In America il Congressional Budget Office in un suo rapporto del 2014 ha evidenziato che i modelli adottati si basano su ipotesi teoriche altamente improbabili come l’assenza di disoccupazione involontaria, che assume che gli individui possano scegliere quante ore lavorare al salario determinato dal mercato, o come il presupposto che gli agenti economici siano pienamente razionali e lungimiranti. Secondo i modelli dell’equilibrio economico generale, inoltre, le politiche espansive spingono gli individui a ridurre i consumi, perché prevedono di pagare in futuro per ogni aumento di spesa pubblica o minori tasse del presente (equivalenza ricardiana) e tendono anche a spiazzare una notevole quantità di altre attività economiche (effetto spiazzamento), ma l’evidenza empirica non mostra prove sufficienti a sostegno di queste tesi (così Hemming R., Kell M., Mahfouz S., The Effectiveness of Fiscal Policy in Stimulating Economic Activity: A Review of the Literature, Working Paper no. 02/208, International Monetary Fund, Washington DC, 2002  tratto da http://www.economiaepolitica.it/tag/krugman/#sthash.7bXLfZ0m.dpuf).

+++++

__PROBLEMA DA RISOLVERE__
Per ciascuna affermazione, stabilisci se concorda con l'estratto sui modelli dell'equilibrio economico generale. Rispondi sì o no e cita alla lettera le parole decisive dell'estratto.
1. Il rapporto del Congressional Budget Office citato risale al 2014.
2. Secondo i modelli dell'equilibrio economico generale, le politiche espansive spingono gli individui ad aumentare i consumi.
3. L'evidenza empirica offre prove sufficienti a sostegno dell'equivalenza ricardiana e dell'effetto spiazzamento.

__MATERIALE DI PARTENZA__
+++++

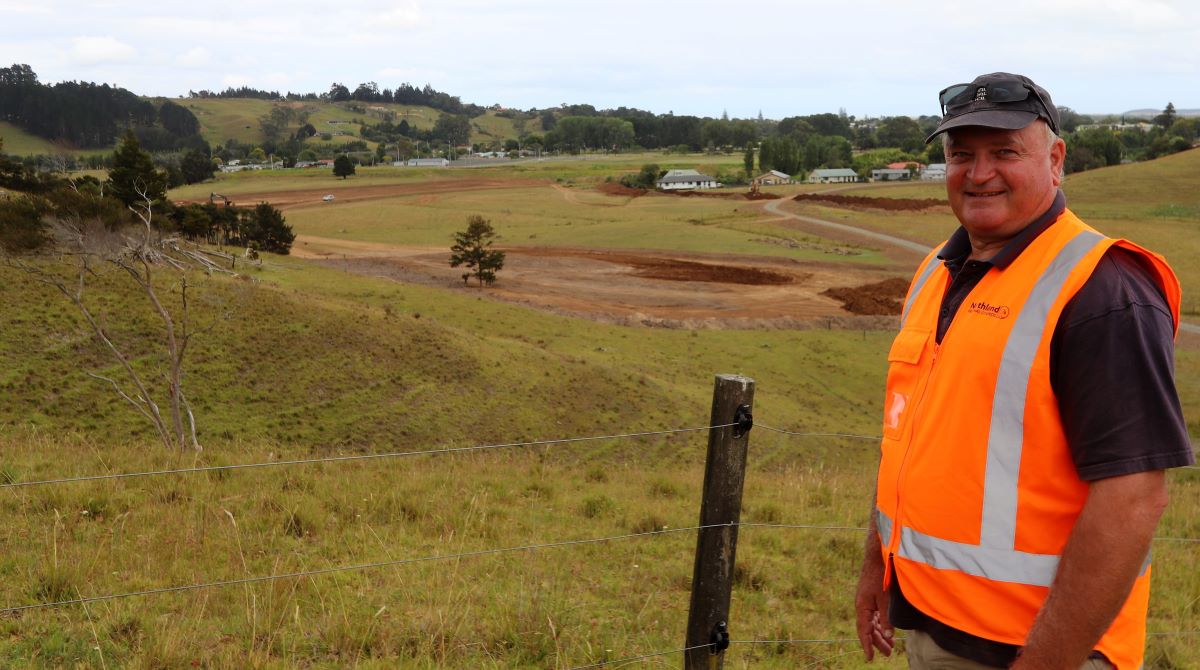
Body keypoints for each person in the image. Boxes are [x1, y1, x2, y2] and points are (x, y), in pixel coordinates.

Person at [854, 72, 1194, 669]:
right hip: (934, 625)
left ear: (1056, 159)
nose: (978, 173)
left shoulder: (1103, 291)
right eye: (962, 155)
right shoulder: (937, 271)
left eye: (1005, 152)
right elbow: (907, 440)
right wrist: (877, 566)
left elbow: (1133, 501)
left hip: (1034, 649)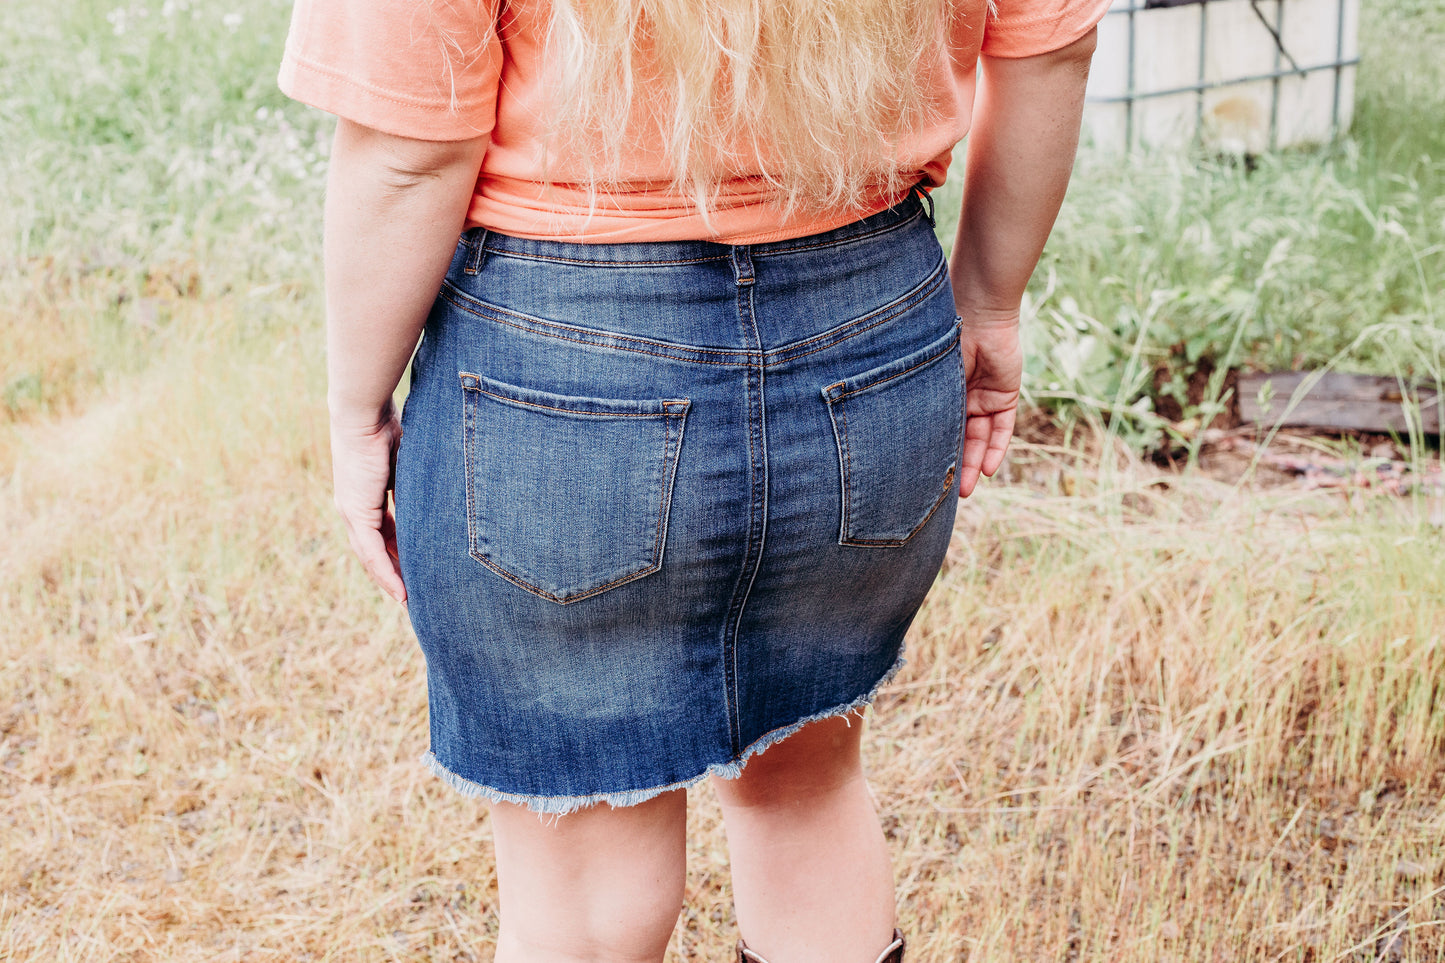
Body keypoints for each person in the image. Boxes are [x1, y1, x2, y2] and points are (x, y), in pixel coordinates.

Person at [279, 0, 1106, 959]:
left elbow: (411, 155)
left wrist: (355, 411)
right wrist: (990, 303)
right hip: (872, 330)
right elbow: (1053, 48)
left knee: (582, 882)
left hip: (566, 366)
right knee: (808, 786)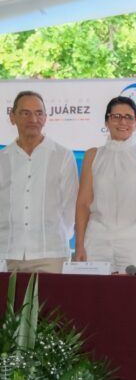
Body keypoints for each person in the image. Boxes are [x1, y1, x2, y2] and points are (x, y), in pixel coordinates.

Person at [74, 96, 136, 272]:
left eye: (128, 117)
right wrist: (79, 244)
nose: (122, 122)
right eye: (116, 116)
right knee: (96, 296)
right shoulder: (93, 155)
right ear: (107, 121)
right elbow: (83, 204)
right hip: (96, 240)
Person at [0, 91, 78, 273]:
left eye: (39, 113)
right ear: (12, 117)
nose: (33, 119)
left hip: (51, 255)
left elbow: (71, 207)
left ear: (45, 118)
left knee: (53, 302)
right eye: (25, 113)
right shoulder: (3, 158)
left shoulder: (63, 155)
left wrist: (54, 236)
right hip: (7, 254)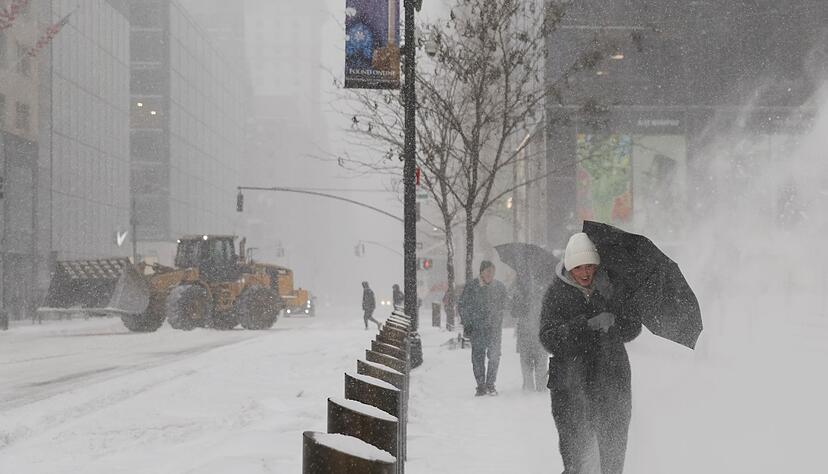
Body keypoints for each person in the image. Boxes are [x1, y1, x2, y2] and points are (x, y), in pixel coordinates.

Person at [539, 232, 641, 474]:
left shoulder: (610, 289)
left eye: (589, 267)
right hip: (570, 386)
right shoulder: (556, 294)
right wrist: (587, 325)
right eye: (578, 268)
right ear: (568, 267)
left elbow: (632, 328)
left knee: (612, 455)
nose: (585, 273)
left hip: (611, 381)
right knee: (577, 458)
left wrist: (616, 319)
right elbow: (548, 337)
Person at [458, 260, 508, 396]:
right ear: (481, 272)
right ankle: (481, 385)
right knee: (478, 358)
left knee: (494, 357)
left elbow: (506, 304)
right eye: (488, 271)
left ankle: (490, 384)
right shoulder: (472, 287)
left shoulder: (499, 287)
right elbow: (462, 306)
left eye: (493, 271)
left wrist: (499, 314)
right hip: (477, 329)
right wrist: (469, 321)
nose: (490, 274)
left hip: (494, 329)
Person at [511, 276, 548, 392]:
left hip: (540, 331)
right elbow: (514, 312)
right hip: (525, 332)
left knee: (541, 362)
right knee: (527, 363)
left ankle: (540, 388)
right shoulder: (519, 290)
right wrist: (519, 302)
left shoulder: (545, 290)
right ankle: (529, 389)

+++++

__RISPOSTA__
1. Sì: "in un suo rapporto del 2014"
2. No: "le politiche espansive spingono gli individui a ridurre i consumi"
3. No: "l’evidenza empirica non mostra prove sufficienti a sostegno di queste tesi"